On November 9th an unsigned letter by the officers was put on Dothan
City Commissioner Don Clement’s desk. In the letter, officers detail
how the investigation was covered up and they used officer Magrino as an
example, referencing stolen guns and drugs in his patrol car.
They refer to the issue that Magrino, like the other dozen officers had,
executed hundreds of arrests that should be questioned in light of the
results of the internal affairs investigation.
The letter indicates that federal law enforcement authorities were not
notified as required by the department’s and state’s policies.
The letter directly implicates the top management of the Dothan Police
Department as being complicit in a cover up of hundreds of felonies.

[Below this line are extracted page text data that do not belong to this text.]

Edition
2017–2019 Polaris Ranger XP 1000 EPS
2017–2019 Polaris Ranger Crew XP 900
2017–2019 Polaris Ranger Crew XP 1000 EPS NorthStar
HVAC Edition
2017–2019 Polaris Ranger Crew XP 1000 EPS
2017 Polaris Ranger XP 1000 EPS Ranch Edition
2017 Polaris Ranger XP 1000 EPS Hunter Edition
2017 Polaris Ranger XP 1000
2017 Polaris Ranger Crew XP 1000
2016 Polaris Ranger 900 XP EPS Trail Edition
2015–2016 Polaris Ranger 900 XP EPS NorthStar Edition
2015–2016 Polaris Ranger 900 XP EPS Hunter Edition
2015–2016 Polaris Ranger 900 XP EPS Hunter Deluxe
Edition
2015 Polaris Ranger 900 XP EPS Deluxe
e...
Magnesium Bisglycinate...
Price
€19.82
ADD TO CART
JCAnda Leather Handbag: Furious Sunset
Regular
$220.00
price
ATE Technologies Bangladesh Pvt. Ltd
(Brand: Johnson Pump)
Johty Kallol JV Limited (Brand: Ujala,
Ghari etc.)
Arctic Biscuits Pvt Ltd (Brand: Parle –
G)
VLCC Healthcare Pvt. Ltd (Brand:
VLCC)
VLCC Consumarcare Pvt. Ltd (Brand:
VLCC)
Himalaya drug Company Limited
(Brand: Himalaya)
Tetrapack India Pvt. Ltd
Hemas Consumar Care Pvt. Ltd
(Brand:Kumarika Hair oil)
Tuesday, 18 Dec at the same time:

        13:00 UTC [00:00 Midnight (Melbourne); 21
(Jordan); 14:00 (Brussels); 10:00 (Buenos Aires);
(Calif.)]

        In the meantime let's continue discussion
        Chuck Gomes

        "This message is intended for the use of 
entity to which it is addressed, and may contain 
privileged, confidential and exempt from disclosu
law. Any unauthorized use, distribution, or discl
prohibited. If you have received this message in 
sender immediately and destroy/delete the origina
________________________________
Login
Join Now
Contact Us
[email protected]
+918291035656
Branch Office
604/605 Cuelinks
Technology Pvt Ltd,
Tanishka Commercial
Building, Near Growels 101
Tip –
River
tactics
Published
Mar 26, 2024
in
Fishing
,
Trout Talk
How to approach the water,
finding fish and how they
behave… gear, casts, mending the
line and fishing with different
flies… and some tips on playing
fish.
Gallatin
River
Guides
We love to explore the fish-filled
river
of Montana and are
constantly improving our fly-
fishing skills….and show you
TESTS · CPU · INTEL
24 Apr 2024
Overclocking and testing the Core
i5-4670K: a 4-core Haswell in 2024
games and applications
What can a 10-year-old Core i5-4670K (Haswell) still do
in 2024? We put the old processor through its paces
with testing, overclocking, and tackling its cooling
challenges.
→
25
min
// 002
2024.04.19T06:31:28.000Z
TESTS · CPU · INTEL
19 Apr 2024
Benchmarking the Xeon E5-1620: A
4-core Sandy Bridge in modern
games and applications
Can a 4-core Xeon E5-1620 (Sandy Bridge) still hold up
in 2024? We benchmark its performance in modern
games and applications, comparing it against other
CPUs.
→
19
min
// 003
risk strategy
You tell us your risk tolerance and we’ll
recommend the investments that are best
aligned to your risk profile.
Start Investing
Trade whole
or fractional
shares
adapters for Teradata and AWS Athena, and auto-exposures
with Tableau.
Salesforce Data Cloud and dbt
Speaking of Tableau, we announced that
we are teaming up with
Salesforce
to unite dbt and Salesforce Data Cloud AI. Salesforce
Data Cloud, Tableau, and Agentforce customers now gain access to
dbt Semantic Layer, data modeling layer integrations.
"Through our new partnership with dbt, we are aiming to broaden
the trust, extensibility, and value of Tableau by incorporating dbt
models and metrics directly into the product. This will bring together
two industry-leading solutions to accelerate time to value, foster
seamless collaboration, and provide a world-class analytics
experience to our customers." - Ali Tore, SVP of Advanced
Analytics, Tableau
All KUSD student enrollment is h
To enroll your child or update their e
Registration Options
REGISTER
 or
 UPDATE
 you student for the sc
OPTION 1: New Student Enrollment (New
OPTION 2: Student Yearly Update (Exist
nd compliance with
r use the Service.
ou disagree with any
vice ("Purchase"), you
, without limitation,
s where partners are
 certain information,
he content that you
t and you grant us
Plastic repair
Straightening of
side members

Chief John White responded two weeks later in a letter to Dothan City
Manager Jerry Gwaltney copied below.
Note carefully that White stated in writing:
“AT NO TIME PREVIOUS, DURING OR SINCE, HAS ANY INDIVIDUAL MADE AN
ALLEGATION THAT THIS OFFICER PLANTED OR MANUFACTURED EVIDENCE OR
TESTIMONY IN ANY CASE.”
White completely misrepresents the ongoing internal affairs
investigation, that is evidenced in a letter to him by Sgt Keith Gray
where he found that the officer in question, Michael Magrino, should be
discharged.
Further, White seems to have forgotten the previous multiple written
complaints by fellow officers implicating a dozen officers who were
witnessed planting drugs and guns on black men dating back to 1998, or
the fact that he ordered the cases turned over to internal affairs in
the first place.
White’s own words, as early as Nov 99, are clear evidence of an illegal
cover up.
Police Chief John White was then deposed in an unrelated lawsuit where
in June of 2001 he gave the following sworn deposition. Again, note that
White misleads and gives multiple false statements under oath. At this
point, he should have had his APOST certification stripped and been
prosecuted.
In the deposition, it is clear that Police Chief, John White, now a
lawyer and Troy University criminal justice professor, is being
misleading. With the leaked internal affairs investigation now made
public, it’s obvious his sworn testimony is at odds with his written
words to city officials, and it appears he lied under oath.
The larger issue is no less than hundreds of wrongly convicted black men
and tens of millions of dollars in potential damages as well as
potential prison terms for himself and the district attorney and those
who assisted them.
The original group of police officers responsible for the written
complaints were in disbelief and for years afterward attempted to get
federal assistance to help those wrongly convicted and continued to warn
of the practice of the narcotics team of planting drugs on young black
men. The officers who were responsible for the narcotics team, Steve
Parrish and Andy Hughes, continued to be advanced in rank and were
richly rewarded for their complicity in hiding the truth.
For two decades District Attorney, Doug Valeska, having full knowledge
of the situation, proceeded to earn a reputation across the Wiregrass as
a tough prosecutor while knowingly prosecuting black men whom he knew
the evidence was planted on them in their cases. The district attorney’s
office took in millions of dollars in court fees and their pre-trial
diversion program.
The group of police officers who chose to notify federal authorities and
the US Attorney in a series of constructed letters to protect their own
safety documented is below as many had their lives threatened by fellow
officers.
By coming forward almost a decade later after these letters, this group
of officers who witnessed drugs and weapons being planted and had the
moral courage to bravely do the right thing are hoping the United States
Department of Justice will intervene. The want a specially appointed
federal prosecutor, from outside the state of Alabama to hold District
Attorney, Doug Valeska, former Chief, John White, current Chief, Steve
Parrish, Homeland Security Director, Andy Hughes, and Capt Carleton Ott
responsible. But most importantly, attempt to make those hundreds of
young black men’s lives whole again who have been victims of the Dothan
Police Department. They believe the time for justice has come.